-- start Passage to read --
6-K UNITED STATES
                       SECURITIES AND EXCHANGE COMMISSION
                             Washington, D.C. 20549

                                    FORM 6-K

                        REPORT OF FOREIGN PRIVATE ISSUER
                      PURSUANT TO RULE 13a-16 OR 15d-16 OF
                       THE SECURITIES EXCHANGE ACT OF 1934

                                 March 13, 2006

                             BASF AKTIENGESELLSCHAFT
             (Exact name of Registrant as Specified in its Charter)

                                BASF CORPORATION
                 (Translation of Registrant's name into English)

               Carl Bosch Strasse 38, LUDWIGSHAFEN, GERMANY 67056
                    (Address of Principal Executive Offices)

        Indicate by check mark whether the Registrant files or will file
               annual reports under cover Form 20-F or Form 40-F
                             Form 20-F X        Form 40-F

  Indicate by check mark whether the Registrant by furnishing the information
    contained in this Form is also thereby furnishing the information to the
Commission pursuant to Rule 12g3-2(b) under the Securities Exchange Act of 1934.
                                Yes     No X

       If "Yes" is marked, indicate below the file number assigned to the
              Registrant in connection with Rule 12g3-2(b): 82- .





             BASF Receives European Anti-Trust Clearance
                  for Proposed Engelhard Acquisition

    LUDWIGSHAFEN, Germany--(BUSINESS WIRE)--March 15, 2006--BASF
Aktiengesellschaft (Frankfurt: BAS, NYSE: BF (ADR), LSE: BFA, SWX: AN)
today announced that it has received clearance from the European
Commission regarding BASF's proposed acquisition of all of the issued
and outstanding shares of common stock of Engelhard Corporation
(NYSE:EC).
    BASF is now free under both European Union and U.S. antitrust laws
to proceed with its proposed acquisition of Engelhard. On February 6,
2006, the waiting period under the U.S. Hart-Scott-Rodino Antitrust
Improvements Act of 1976, as amended, applicable to BASF's tender
offer for Engelhard expired.
-- end Passage to read --
-- start Data listing --
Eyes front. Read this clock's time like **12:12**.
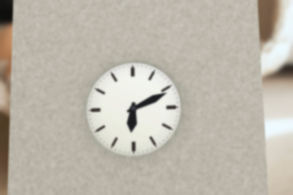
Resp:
**6:11**
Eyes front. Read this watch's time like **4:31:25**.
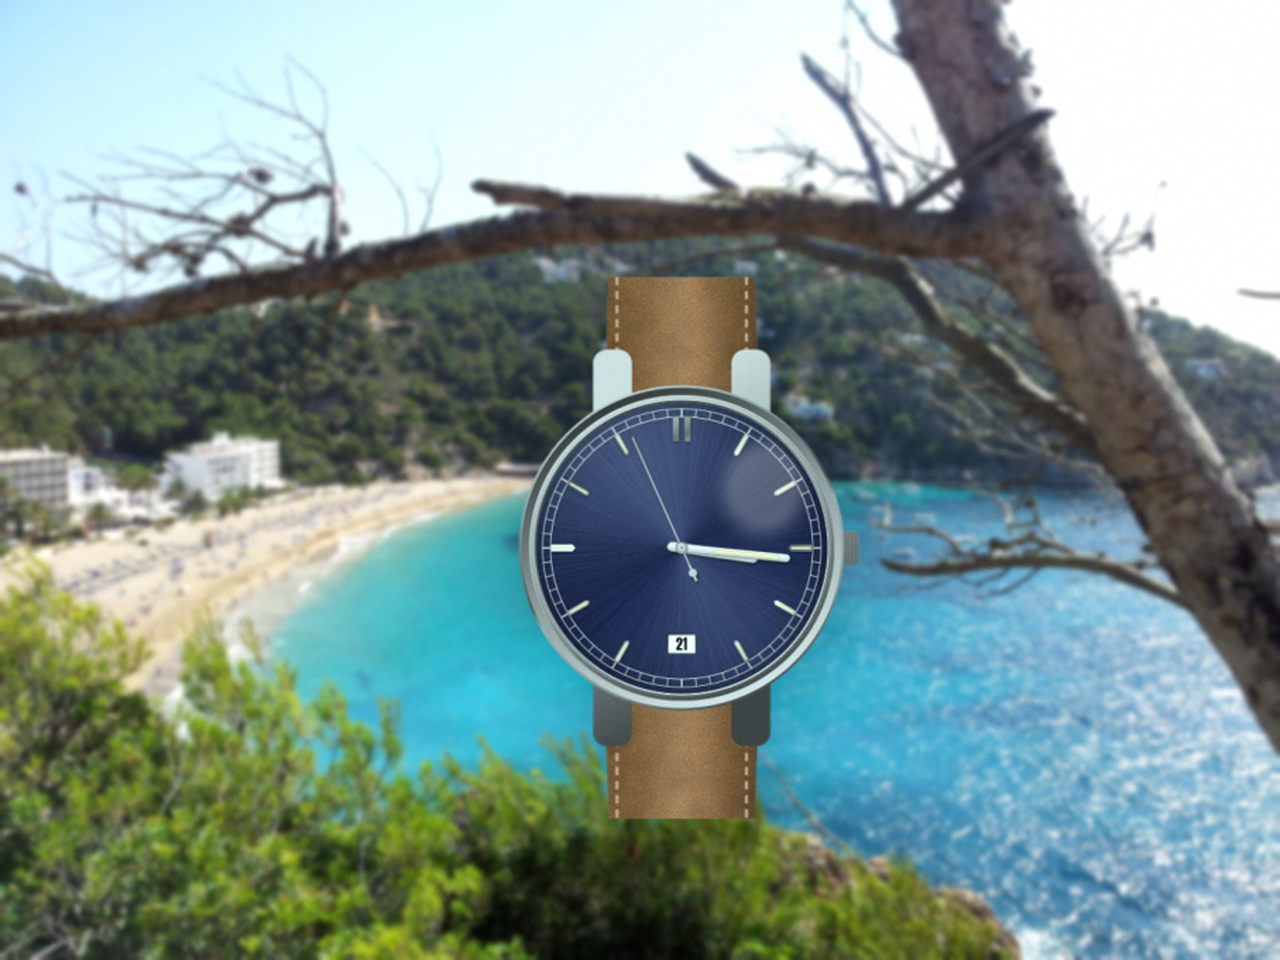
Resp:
**3:15:56**
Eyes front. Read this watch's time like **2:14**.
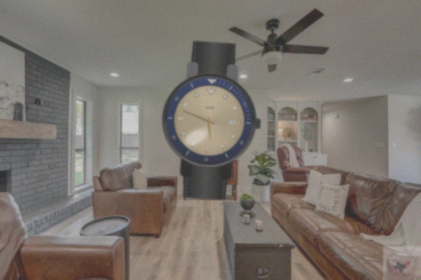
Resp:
**5:48**
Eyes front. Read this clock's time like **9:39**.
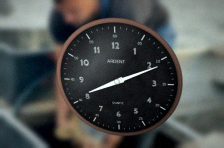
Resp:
**8:11**
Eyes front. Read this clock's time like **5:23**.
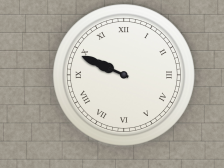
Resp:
**9:49**
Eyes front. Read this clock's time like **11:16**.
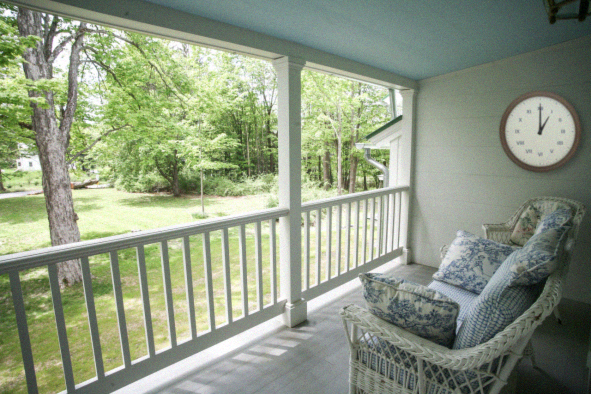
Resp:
**1:00**
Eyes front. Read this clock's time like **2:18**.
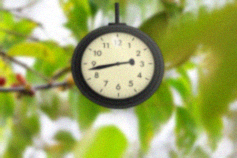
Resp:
**2:43**
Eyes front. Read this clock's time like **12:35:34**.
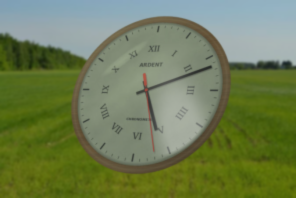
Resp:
**5:11:27**
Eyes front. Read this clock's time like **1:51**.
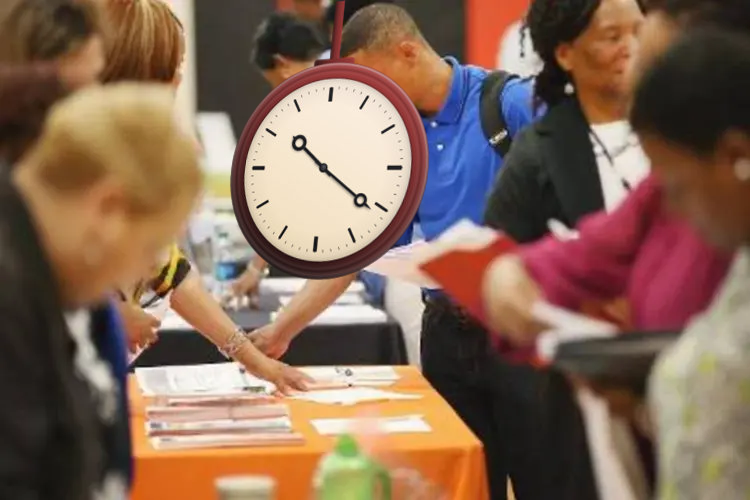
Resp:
**10:21**
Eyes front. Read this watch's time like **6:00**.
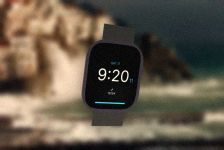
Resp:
**9:20**
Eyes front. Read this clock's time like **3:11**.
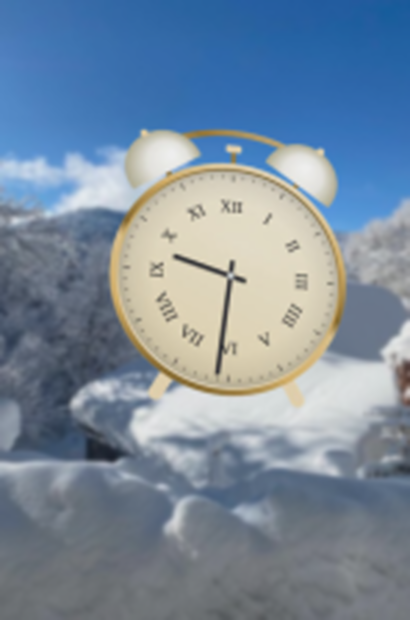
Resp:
**9:31**
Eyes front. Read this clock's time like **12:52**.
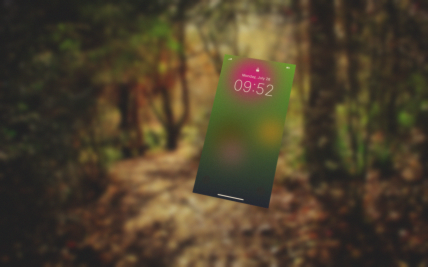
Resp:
**9:52**
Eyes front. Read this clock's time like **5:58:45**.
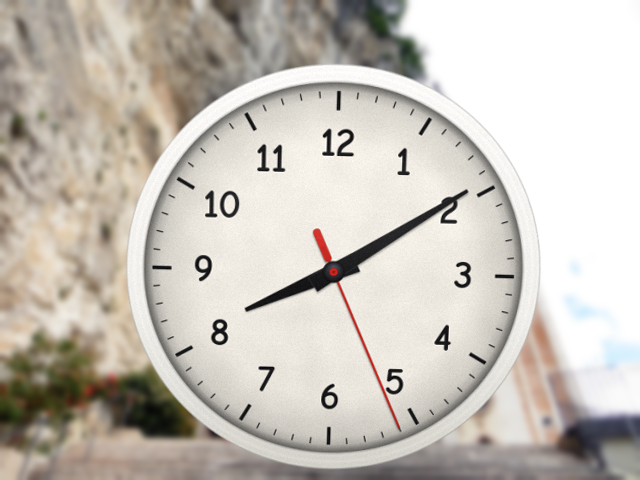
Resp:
**8:09:26**
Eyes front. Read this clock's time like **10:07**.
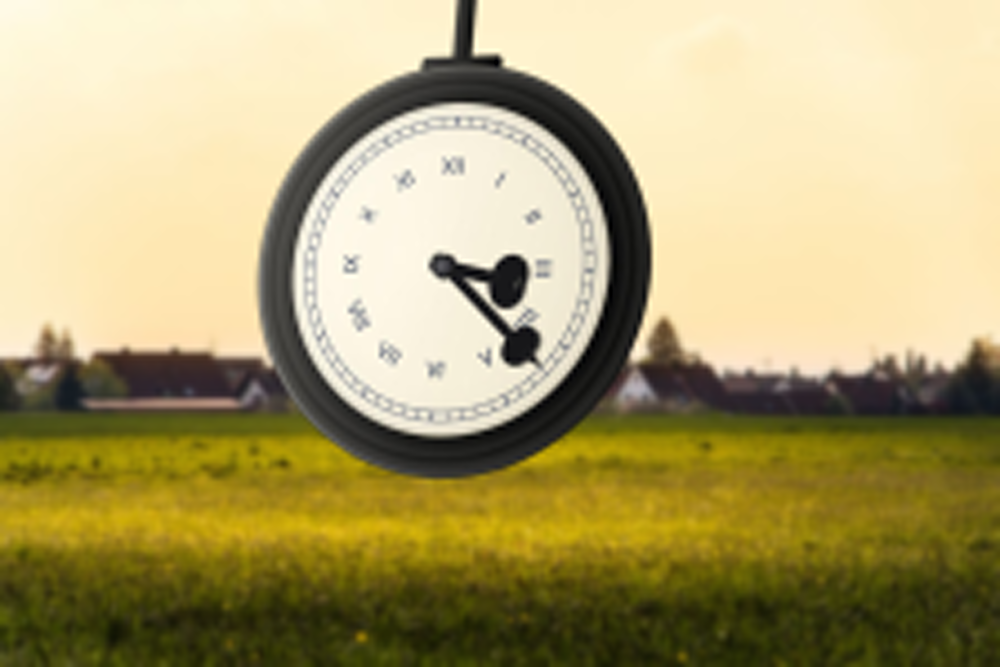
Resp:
**3:22**
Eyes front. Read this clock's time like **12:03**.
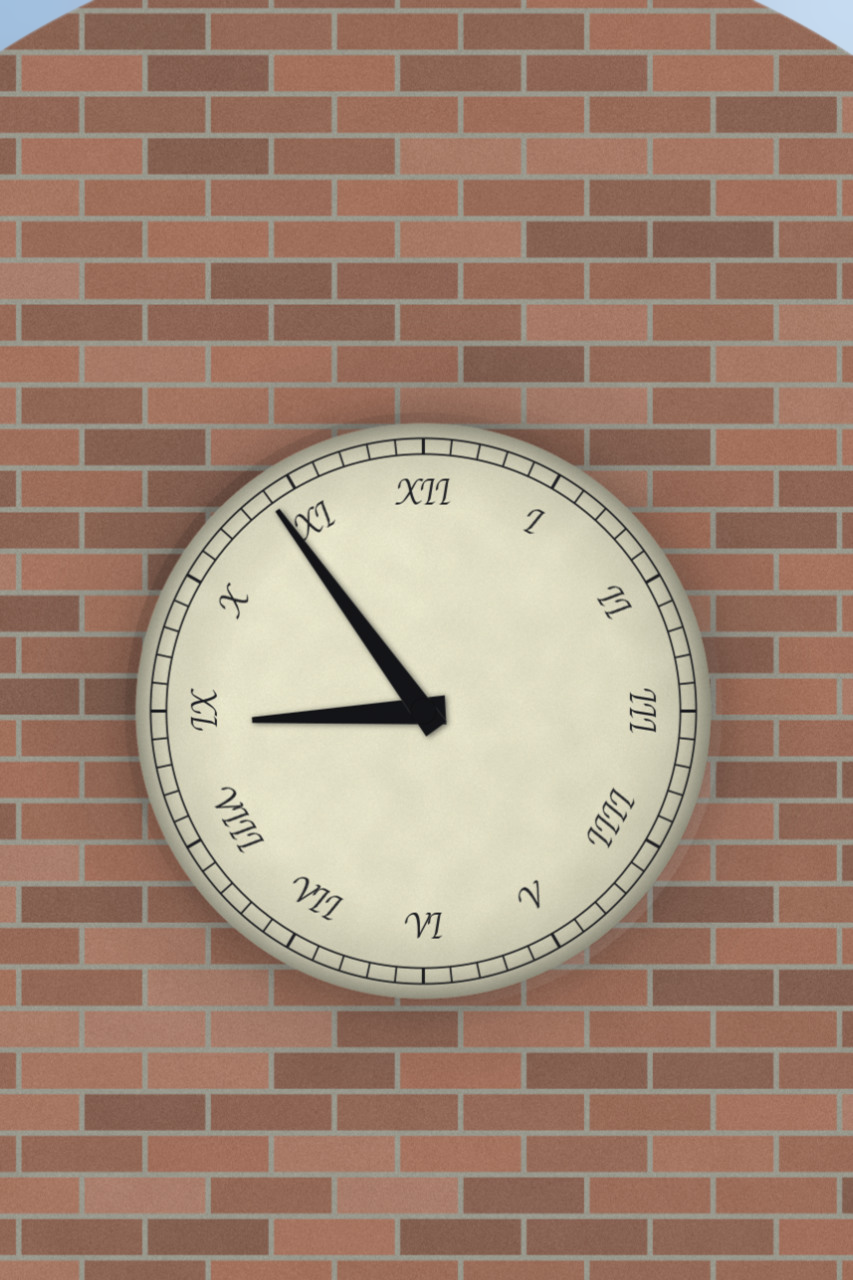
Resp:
**8:54**
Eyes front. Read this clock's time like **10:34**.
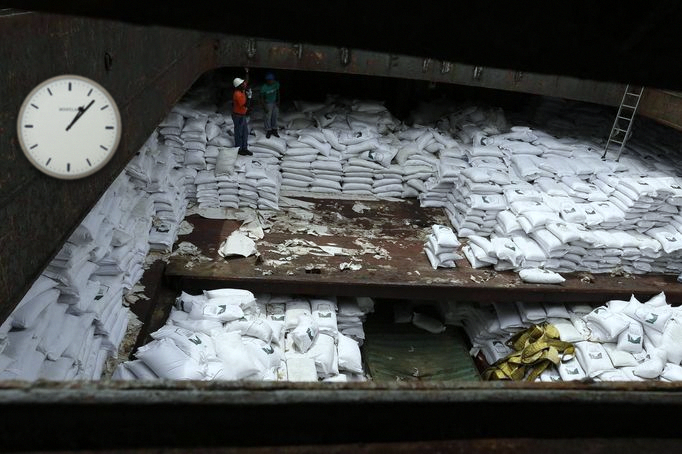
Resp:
**1:07**
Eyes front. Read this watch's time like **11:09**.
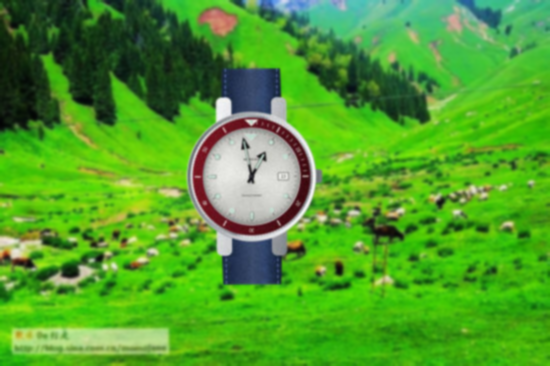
-- end Data listing --
[Set task] Carry on the BASF filing about the Engelhard acquisition from the point where it stops. The lines come from a different source than the text.

[The output]
    BASF has also made the regulatory filings required under a number
of other jurisdictions necessary for the consummation of its tender
offer and the company currently anticipates that the necessary
approvals will be obtained, and the related regulatory conditions to
its tender offer will be satisfied within the next month.
    BASF is the world's leading chemical company: The Chemical
Company. Its portfolio ranges from chemicals, plastics, performance
products, agricultural products and fine chemicals to crude oil and
natural gas. As a reliable partner to virtually all industries, BASF's
intelligent system solutions and high-value products help its
customers to be more successful. BASF develops new technologies and
uses them to open up additional market opportunities. It combines
economic success with environmental protection and social
responsibility, thus contributing to a better future. In 2005, BASF
had approximately 81,000 employees and posted sales of more than EUR
42.7 billion. BASF shares are traded on the stock exchanges in
Frankfurt (BAS), London (BFA), New York (BF) and Zurich (AN). Further
information on BASF is available on the Internet at www.basf.com.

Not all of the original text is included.